In terms of gender identity, 42 percent of Lyft’s workforce identifies as female, including 36 percent of its leadership team. But those numbers drop precipitously when you look at Lyft’s technical staff: only 18 percent of Lyft’s engineering division identifies as female, including 13 percent of its technical executives.

Overall, 63 percent of Lyft’s staff is white, 19 percent is Asian, 7 percent is Latinx, and 6 percent is black. In the engineering field, 51 percent is white, 38 percent is Asian, 4 percent is Latinx, and 2 percent is black. Lyft’s top executives are overwhelming white: 70 percent, versus 18 percent that is Asian, 5 percent that is Latinx, and 1 percent that is black. Lyft’s engineering leadership is mostly white and Asian: 59 percent and 34 percent, respectively. None of its head engineers are Latinx or black.

Image: Lyft

Still, Lyft is doing better on gender diversity than its crosstown rival Uber. Only 36 percent of Uber’s workforce identifies as female, compared to Lyft’s 42 percent. But both companies are pretty much overwhelmingly white and Asian. Black and Hispanic employees only make up 13 percent of Lyft’s staff, compared to Uber’s 15 percent. Of course, Lyft’s workforce is a fraction of Uber’s: 1,600 employees, compared to Uber’s 12,000. (Uber is in over 60 countries worldwide, while Lyft only operates in the US.)

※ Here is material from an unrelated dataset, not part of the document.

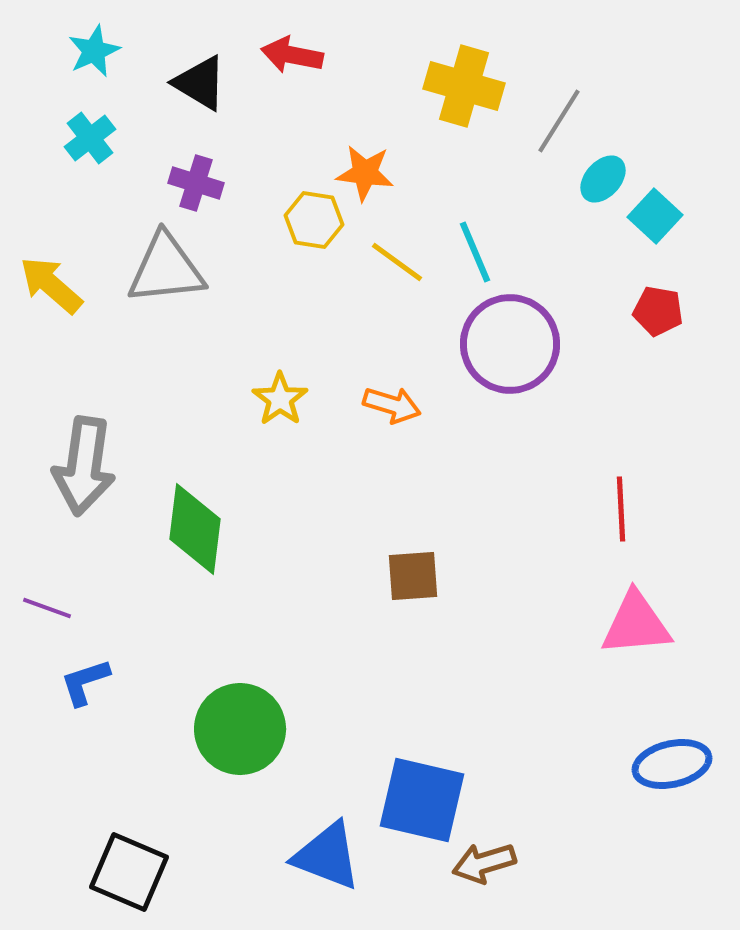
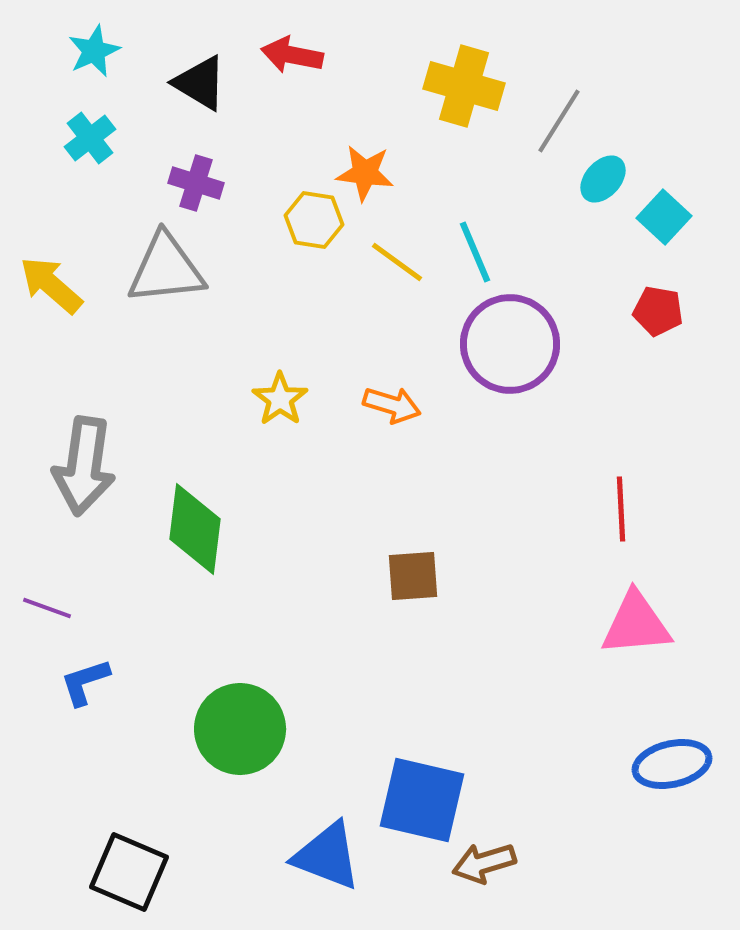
cyan square: moved 9 px right, 1 px down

In a blog post, Lyft admits that it “has a lot of work to do,” noting that its newly hired head of diversity Tariq Meyers was working with strategy firm Paradigm “to identify opportunities for positive change.” The company says it’s “investing more in programs,” without specifying exactly which programs and how much it plans to spend.

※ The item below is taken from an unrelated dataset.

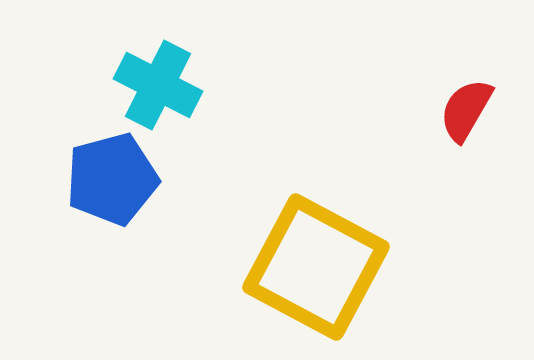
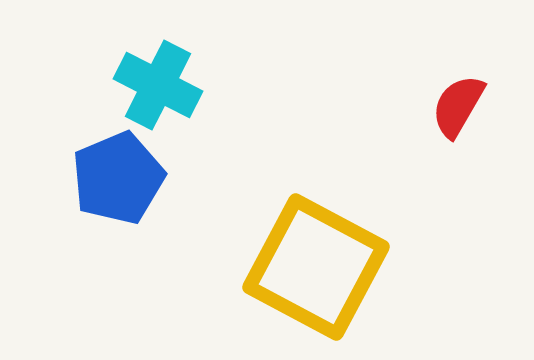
red semicircle: moved 8 px left, 4 px up
blue pentagon: moved 6 px right, 1 px up; rotated 8 degrees counterclockwise
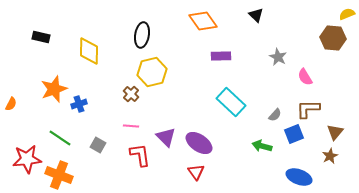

“Releasing our data will hold us accountable, but it’s the actions we take that will make a difference to the people who come to work every day at Lyft,” the company says. “Our diversity data exposes gaps in important areas. So we’re doing something about it.”

Notably, Lyft’s numbers do not include its drivers, who — along with Uber drivers — have been accused of discriminating against female and black customers.